Samuel K Lee; Mariangela Lisanti; Annika H G Peter; Benjamin R Safdi

doi:10.1103/PhysRevLett.112.011301

Effect of gravitational focusing on annual modulation in dark-matter direct-detection experiments

Phys Rev Lett. 2014 Jan 10;112(1):011301. doi: 10.1103/PhysRevLett.112.011301. Epub 2014 Jan 3.

Authors

Samuel K Lee¹, Mariangela Lisanti¹, Annika H G Peter², Benjamin R Safdi³

Affiliations

¹ Princeton Center for Theoretical Science, Princeton University, Princeton, New Jersey 08544, USA.
² CCAPP and Departments of Physics and Astronomy, The Ohio State University, Columbus, Ohio 43210, USA.
³ Department of Physics, Princeton University, Princeton, New Jersey 08544, USA.

PMID: 24483881
DOI: 10.1103/PhysRevLett.112.011301

Abstract

The scattering rate in dark-matter direct-detection experiments should modulate annually due to Earth's orbit around the Sun.

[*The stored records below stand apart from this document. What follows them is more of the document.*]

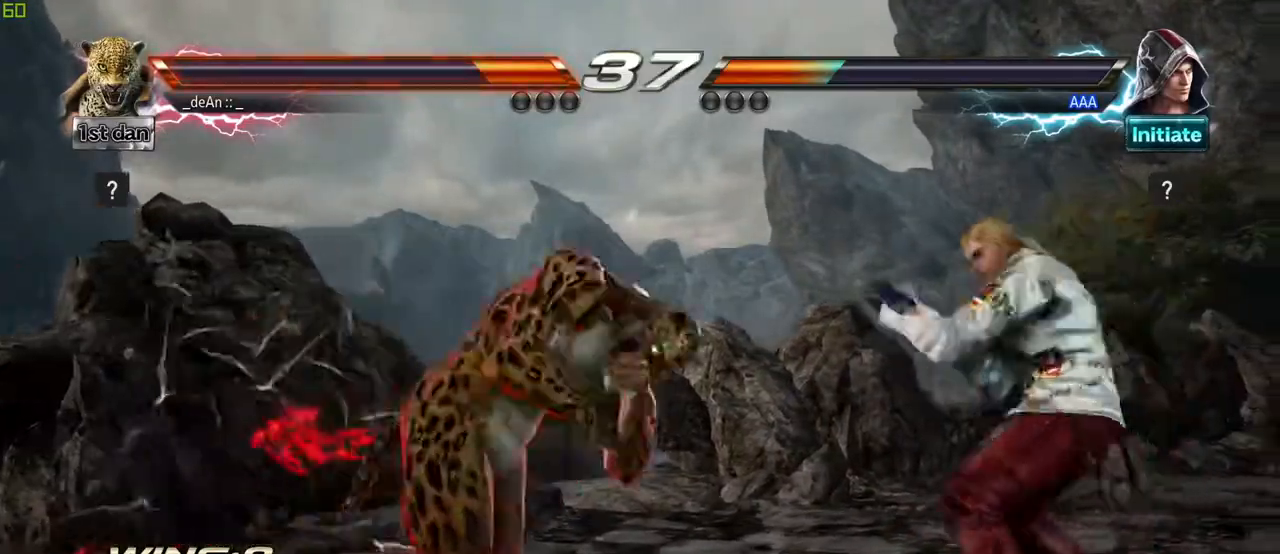
Gameplay with a controller (arcade stick); each line is a JSON object with the inputs held at the frame after it. "events" lists button and stick changes between this image and that frame as [ms after this image, input, new state], when the widget could be followed in between. Not read: L3 R3.
{"buttons": [], "left_stick": "left", "events": [[450, "left_stick", "left"]]}
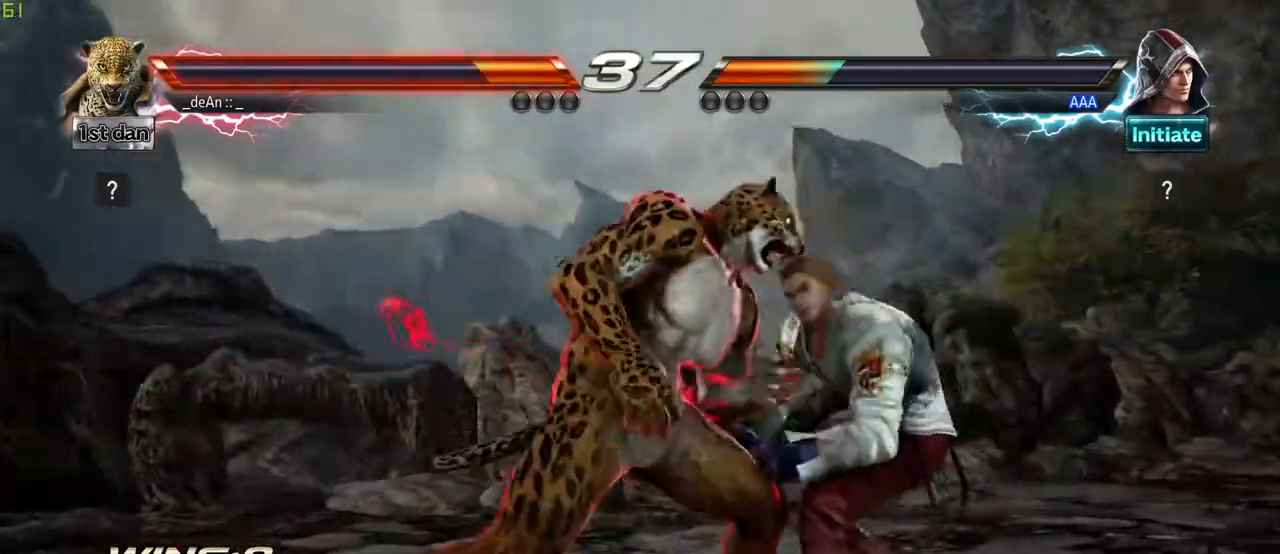
{"buttons": [], "left_stick": "center"}
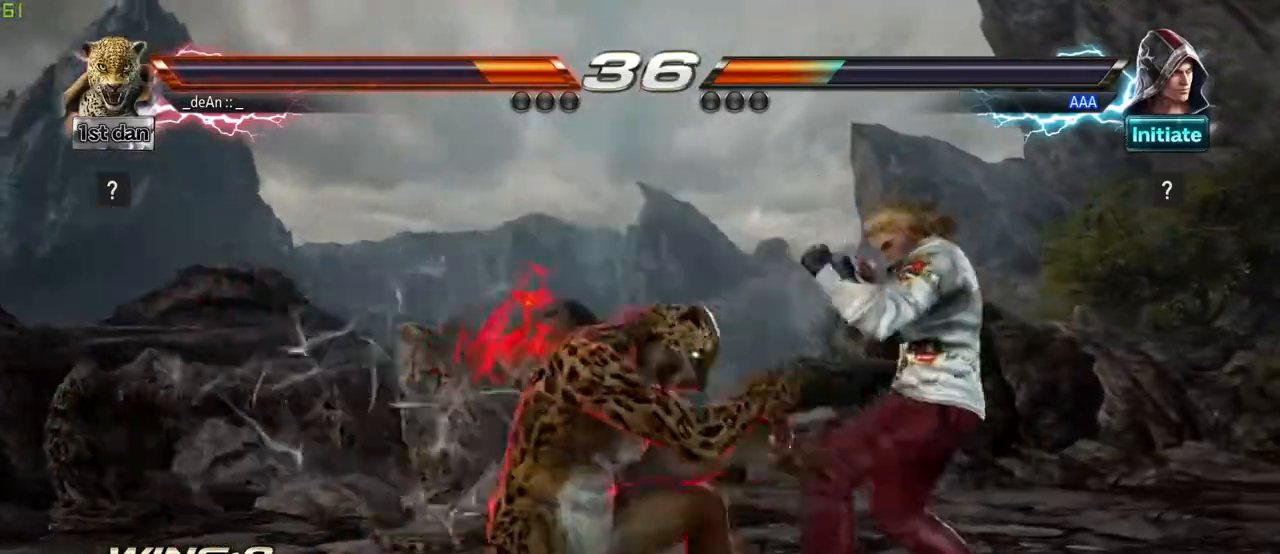
{"buttons": [], "left_stick": "center", "events": []}
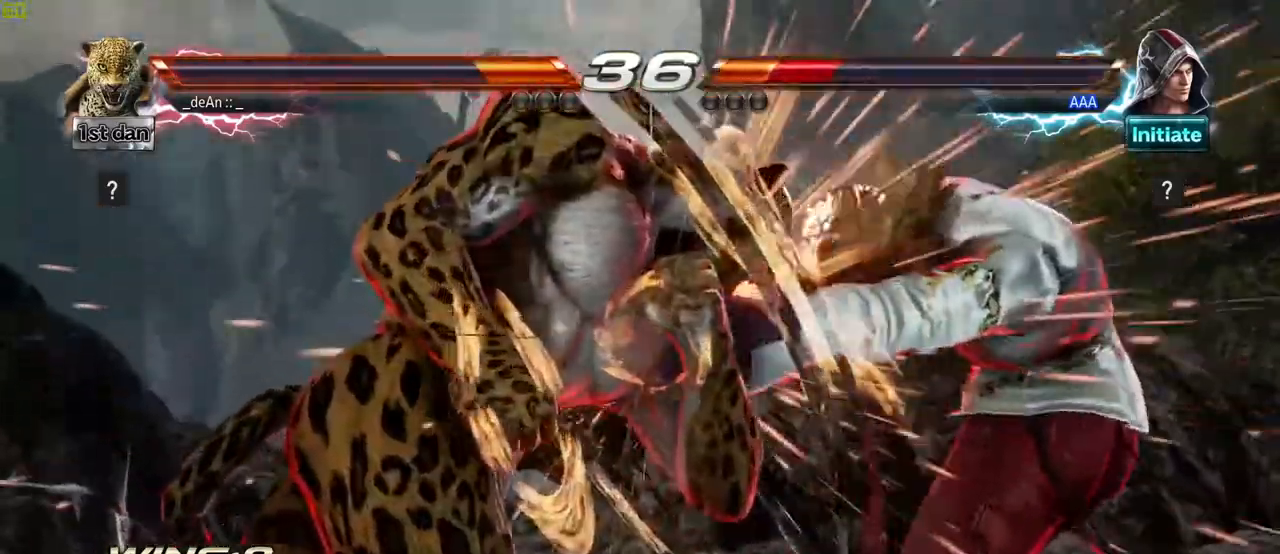
{"buttons": [], "left_stick": "center", "events": [[150, "SQUARE", "down"], [333, "SQUARE", "up"]]}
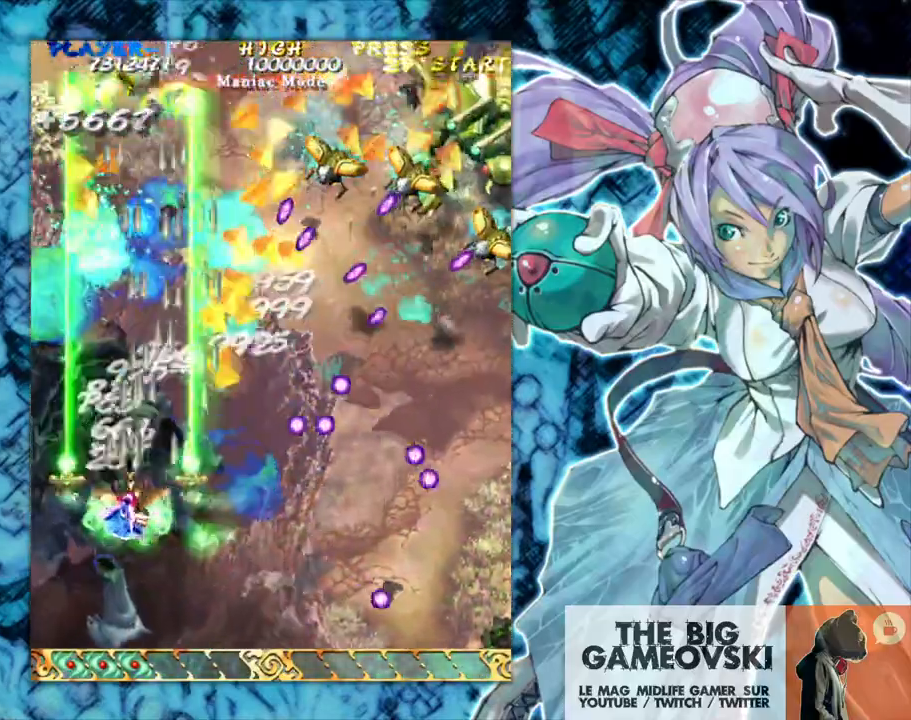
Gameplay with a controller (arcade stick); each line is a JSON object with the inputs held at the frame after it (dt_ms = milliseconds from this image to that frame). "events" lists button and stick changes between this image and that frame as [ms after this image, input, new state], when the widget could be followed in between. Not read: L3 R3 other_buttons.
{"dt_ms": 500, "buttons": [], "left_stick": "right", "events": [[17, "left_stick", "right"], [300, "left_stick", "up-right"], [400, "left_stick", "right"]]}
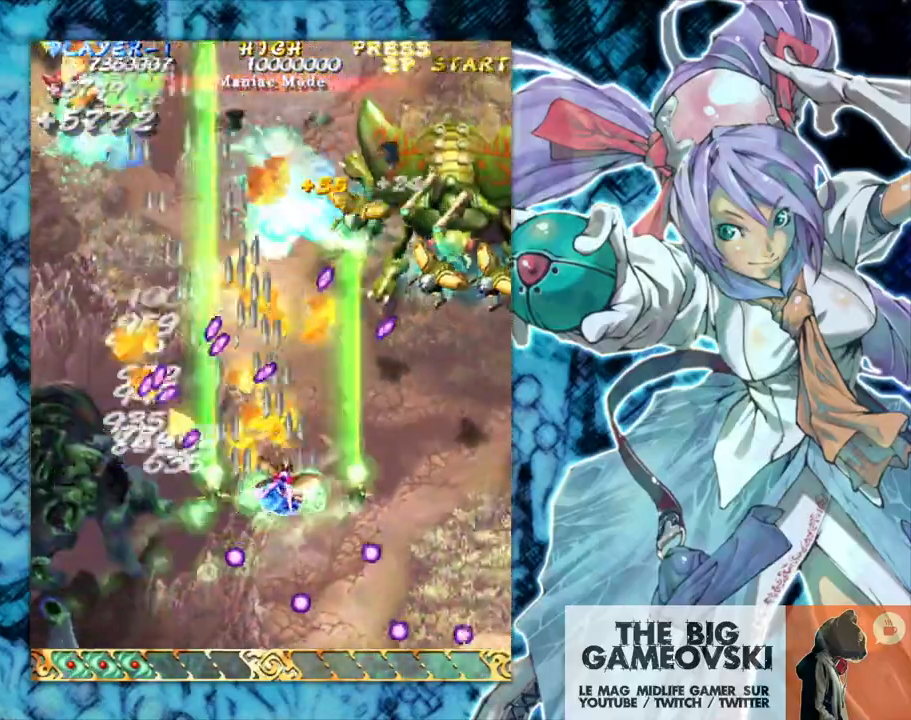
{"dt_ms": 1000, "buttons": [], "left_stick": "down-left"}
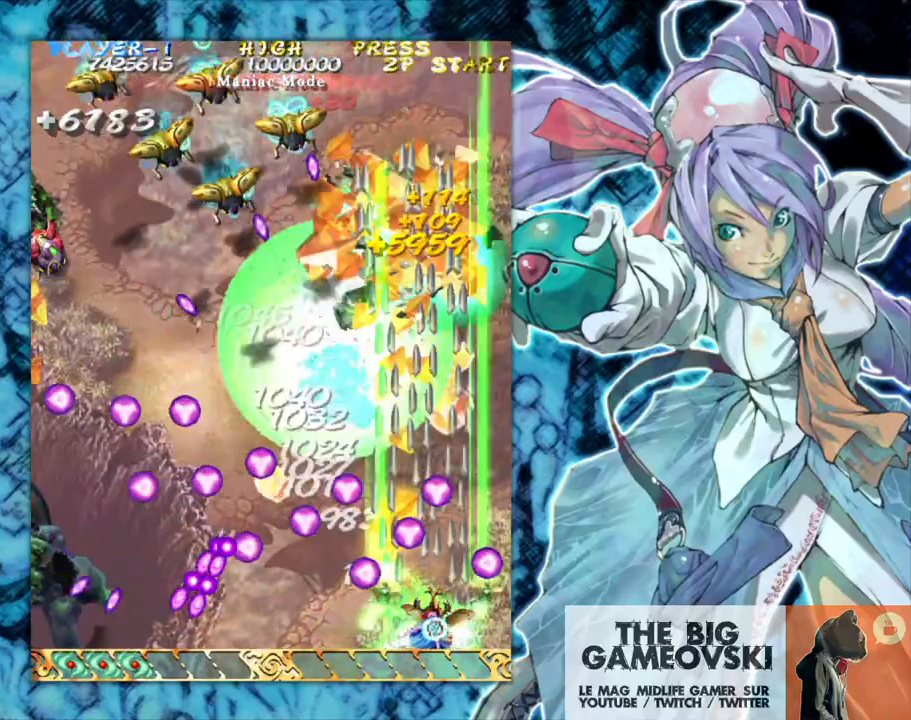
{"dt_ms": 1000, "buttons": [], "left_stick": "left"}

The rate is typically thought to be extremized around June 1, when the relative velocity of Earth with respect to the dark-matter wind is maximal. We point out that gravitational focusing can alter this modulation phase. Unbound dark-matter particles are focused by the Sun's gravitational potential, affecting their phase-space density in the lab frame. Gravitational focusing can result in a significant overall shift in the annual-modulation phase, which is most relevant for dark matter with low scattering speeds. The induced phase shift for light O(10) GeV dark matter may also be significant, depending on the threshold energy of the experiment.